While the bulk carrier was discharging a cargo of grain, it started to rain heavily requiring the closure of the cargo hold hatch covers as is customary for water sensitive cargoes. The hatch covers were hydraulically operated hinged panels and during the closing procedure, the main hydraulic supply line ruptured causing oil to spray onto the deck, which then flowed aft with the rain water along the side of the main deck. As the deck scuppers where plugged, the oil was initially contained, however, water accumulation adjacent to the accommodation ladder up to the level of the raised deck edge plate resulted in the oil spilling over the ship’s side into the harbour. The crew reacted quickly and efficiently in dealing with the spill and reporting the incident to the port authorities.
- The leak was found to originate from a small pinhole in the hydraulic pipe, which was protected with anti-corrosive tape.
- There was no indication of improper maintenance and it was thought that the leak occurred either due to a manufacturing defect or moisture somehow becoming trapped inside the tape which could promote hidden local corrosion.
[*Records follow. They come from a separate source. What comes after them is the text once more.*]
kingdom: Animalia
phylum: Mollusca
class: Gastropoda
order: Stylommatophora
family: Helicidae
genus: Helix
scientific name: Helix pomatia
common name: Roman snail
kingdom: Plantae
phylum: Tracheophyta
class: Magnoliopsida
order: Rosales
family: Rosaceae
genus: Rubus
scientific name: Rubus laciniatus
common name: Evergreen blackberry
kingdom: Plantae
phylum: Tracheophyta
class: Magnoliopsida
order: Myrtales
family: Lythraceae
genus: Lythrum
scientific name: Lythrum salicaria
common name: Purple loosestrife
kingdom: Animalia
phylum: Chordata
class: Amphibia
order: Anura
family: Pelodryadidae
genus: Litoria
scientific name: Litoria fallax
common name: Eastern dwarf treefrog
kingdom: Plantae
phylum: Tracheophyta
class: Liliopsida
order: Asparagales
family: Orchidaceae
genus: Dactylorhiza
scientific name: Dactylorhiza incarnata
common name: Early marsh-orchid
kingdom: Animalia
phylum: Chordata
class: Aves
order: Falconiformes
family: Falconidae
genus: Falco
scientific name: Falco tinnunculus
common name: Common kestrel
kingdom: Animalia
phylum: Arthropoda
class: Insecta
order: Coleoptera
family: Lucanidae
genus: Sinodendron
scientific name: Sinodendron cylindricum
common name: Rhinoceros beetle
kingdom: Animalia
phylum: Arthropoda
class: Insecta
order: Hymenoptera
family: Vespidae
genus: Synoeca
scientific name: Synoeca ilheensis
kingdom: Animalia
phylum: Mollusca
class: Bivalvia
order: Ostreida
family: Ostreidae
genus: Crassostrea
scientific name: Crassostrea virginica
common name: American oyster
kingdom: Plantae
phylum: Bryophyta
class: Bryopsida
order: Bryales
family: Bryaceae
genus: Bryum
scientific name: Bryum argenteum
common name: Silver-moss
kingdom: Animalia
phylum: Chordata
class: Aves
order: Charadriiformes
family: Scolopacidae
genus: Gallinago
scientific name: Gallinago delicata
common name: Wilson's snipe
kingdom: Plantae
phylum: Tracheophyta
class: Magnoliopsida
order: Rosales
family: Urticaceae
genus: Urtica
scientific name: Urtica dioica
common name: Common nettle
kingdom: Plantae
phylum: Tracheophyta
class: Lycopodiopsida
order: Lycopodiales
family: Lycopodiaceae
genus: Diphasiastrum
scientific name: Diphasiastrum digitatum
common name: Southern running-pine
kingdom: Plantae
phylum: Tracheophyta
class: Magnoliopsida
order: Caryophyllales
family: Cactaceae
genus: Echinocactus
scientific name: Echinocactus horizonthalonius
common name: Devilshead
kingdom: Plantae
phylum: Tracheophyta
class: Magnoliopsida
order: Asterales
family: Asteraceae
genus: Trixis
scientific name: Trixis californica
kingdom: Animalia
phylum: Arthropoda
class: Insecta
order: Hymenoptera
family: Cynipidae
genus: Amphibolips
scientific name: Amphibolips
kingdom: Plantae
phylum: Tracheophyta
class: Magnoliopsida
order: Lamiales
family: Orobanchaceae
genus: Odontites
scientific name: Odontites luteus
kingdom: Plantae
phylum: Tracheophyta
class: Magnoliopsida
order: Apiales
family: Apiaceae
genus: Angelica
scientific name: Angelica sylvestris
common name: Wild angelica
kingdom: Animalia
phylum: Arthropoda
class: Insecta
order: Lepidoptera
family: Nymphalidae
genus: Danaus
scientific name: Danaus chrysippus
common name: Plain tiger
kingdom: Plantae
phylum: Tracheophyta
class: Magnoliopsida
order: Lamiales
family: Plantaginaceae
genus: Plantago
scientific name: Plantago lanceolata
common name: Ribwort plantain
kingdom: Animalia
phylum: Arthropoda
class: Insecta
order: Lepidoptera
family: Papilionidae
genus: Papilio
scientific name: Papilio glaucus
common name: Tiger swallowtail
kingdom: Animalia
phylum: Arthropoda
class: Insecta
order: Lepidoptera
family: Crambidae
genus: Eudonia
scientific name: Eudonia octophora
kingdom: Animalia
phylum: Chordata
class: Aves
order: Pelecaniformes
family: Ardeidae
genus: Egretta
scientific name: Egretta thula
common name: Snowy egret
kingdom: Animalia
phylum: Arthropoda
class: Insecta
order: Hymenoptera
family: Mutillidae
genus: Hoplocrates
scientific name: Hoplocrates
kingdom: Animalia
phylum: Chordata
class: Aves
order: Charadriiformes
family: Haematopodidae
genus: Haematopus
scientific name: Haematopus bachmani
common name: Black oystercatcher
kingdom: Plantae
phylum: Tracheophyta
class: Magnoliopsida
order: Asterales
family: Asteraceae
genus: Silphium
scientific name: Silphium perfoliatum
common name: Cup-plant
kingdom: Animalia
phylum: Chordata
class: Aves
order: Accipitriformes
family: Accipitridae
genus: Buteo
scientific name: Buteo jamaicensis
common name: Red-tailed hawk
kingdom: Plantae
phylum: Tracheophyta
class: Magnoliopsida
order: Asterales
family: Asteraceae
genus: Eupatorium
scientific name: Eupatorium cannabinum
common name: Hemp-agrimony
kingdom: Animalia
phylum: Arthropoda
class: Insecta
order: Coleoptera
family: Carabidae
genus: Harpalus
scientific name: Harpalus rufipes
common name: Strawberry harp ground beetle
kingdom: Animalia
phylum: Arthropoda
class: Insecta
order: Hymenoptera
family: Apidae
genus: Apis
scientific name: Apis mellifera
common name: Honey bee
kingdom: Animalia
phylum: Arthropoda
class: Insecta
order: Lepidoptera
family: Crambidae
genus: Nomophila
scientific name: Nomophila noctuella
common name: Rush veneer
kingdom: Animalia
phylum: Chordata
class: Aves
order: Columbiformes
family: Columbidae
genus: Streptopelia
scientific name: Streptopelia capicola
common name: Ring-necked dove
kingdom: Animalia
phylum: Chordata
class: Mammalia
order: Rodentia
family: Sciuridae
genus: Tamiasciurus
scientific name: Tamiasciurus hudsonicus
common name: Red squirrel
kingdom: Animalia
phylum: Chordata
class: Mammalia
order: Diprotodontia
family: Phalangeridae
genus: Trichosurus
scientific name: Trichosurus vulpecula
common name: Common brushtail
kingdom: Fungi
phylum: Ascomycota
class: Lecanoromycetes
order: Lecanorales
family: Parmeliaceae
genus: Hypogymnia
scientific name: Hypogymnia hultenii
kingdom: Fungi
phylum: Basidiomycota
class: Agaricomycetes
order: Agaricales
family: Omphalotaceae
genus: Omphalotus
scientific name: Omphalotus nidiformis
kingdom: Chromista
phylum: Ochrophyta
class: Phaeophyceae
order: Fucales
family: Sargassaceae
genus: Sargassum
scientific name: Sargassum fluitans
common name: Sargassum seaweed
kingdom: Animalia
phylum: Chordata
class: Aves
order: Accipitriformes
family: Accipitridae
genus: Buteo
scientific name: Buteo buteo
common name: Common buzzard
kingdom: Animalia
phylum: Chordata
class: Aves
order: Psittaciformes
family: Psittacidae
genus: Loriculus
- Keeping deck scuppers plugged for the duration of a vessel’s stay in port is good practice. However, in conditions of rain it is important that the crew regularly remove any water collecting within the main deck containment, preferably by being drained or transferred into a designated slop tank. In this case, the vessel was fitted with deck drain valves for just this purpose. The excessive amount of water pooling at the after end of the main deck removed any effective deck containment in the event of an oil spill.
- Although the spill amounted to only a few litres of hydraulic oil, such pollution incidents could potentially expose ship owners and crew to heavy penalties and risk of prosecution.